Remarks. Prionospio tridentata was originally described based on two individuals collected from Burwood Beach, Newcastle, New South Wales, Australia, by Blake & Kudenov (1978). Two individuals from Botany Bay, New South Wales were also mentioned in the original description but not designated as types of the species. The species was characterized by the bell-shaped prostomium, two pairs of small red eyes, short and smooth branchiae on chaetiger 2, thick and smooth branchiae on chaetigers 3 and 4, and long pinnate branchiae on chaetiger 5, prominent dorsal crest on chaetiger 7, sabre chaetae in neuropodia from chaetiger 11, and tridentate hooks in notopodia from chaetiger 28 and in neuropodia from chaetiger 19.

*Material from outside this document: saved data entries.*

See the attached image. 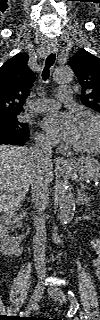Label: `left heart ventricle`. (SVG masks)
<instances>
[{
  "mask_svg": "<svg viewBox=\"0 0 100 320\" xmlns=\"http://www.w3.org/2000/svg\"><path fill=\"white\" fill-rule=\"evenodd\" d=\"M96 136V127L93 123L81 122L73 146L81 148L91 147L95 144Z\"/></svg>",
  "mask_w": 100,
  "mask_h": 320,
  "instance_id": "1",
  "label": "left heart ventricle"
}]
</instances>
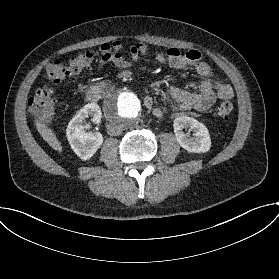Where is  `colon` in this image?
Returning a JSON list of instances; mask_svg holds the SVG:
<instances>
[{"label": "colon", "instance_id": "colon-1", "mask_svg": "<svg viewBox=\"0 0 279 279\" xmlns=\"http://www.w3.org/2000/svg\"><path fill=\"white\" fill-rule=\"evenodd\" d=\"M93 60L90 53H79L71 56L66 63L50 62L45 73L48 80L53 84H60L67 77L75 76L84 72ZM54 90L47 86L40 88L28 102L29 112L37 119L48 122L52 119L55 111ZM233 112V104L230 100H221L217 106V115L220 120H227Z\"/></svg>", "mask_w": 279, "mask_h": 279}]
</instances>
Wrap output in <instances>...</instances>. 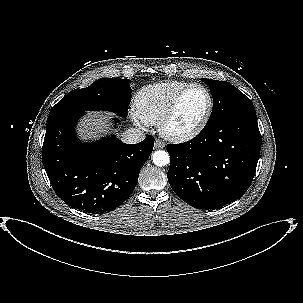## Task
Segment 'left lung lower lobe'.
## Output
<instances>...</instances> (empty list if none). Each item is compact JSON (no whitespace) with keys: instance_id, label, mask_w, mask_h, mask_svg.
Wrapping results in <instances>:
<instances>
[{"instance_id":"left-lung-lower-lobe-1","label":"left lung lower lobe","mask_w":303,"mask_h":303,"mask_svg":"<svg viewBox=\"0 0 303 303\" xmlns=\"http://www.w3.org/2000/svg\"><path fill=\"white\" fill-rule=\"evenodd\" d=\"M261 150L256 113L206 125L192 140L168 144V181L189 205L216 209L249 188Z\"/></svg>"}]
</instances>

Imajima (1990b) reported P. tridentata from the Ryukyu Islands, Japan. This record may, however, be misidentification of Prionospio nova Annenkova, 1938 originally described from the Russian part of the Sea of Japan.

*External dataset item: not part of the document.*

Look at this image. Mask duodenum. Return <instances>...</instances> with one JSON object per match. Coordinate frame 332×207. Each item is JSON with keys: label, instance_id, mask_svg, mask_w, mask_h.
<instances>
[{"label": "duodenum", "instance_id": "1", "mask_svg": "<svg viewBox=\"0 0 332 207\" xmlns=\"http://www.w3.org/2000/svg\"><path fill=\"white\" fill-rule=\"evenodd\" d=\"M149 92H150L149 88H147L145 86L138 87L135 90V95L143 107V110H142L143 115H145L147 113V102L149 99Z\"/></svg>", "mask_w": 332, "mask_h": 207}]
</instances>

Prionospio from Lizard Island and Darwin fit major diagnostic characteristics of P. tridentata but differ from the description of the species in having bidentate instead of tridentate hooks. Blake & Kudenov (1978: 219, fig. 23d) described and illustrated two upper teeth situated in line above main fang. Tridentate hooks with teeth arranged in a vertical line are unusual for Prionospio where adults usually have multidentate hooks with paired upper teeth arranged in two vertical rows above main fang. Bidentate hooks are present in Prionospio caspersi Laubier, 1962 originally described from Venice, Mediterranean, Italy, and Prionospio saldanha Day, 1961 originally described from Saldanha Bay, South Africa 1. Adult Prionospio cf. tridentata from Lizard Island and Darwin differ from those of P. saldanha by having sabre chaetae in neuropodia from chaetiger 11 instead of chaetiger 12. They also differ from P. caspersi by more posterior start of hooks in neuropodia, from chaetigers 19– 26 instead of chaetigers 18–19. If the tridentate dentition of hooks will be confirmed in P. tridentata from New South Wales, Prionospio from Queensland and Northern Territory should be recognized as a new species.

Habitat. In this study, adults of Prionospio cf. tridentata were found in fine coral sand or muddy sand from intertidal to 16 m depth.

Distribution. Australia: New South Wales,? Queensland, Northern Territory.? Ryukyu Islands, Japan.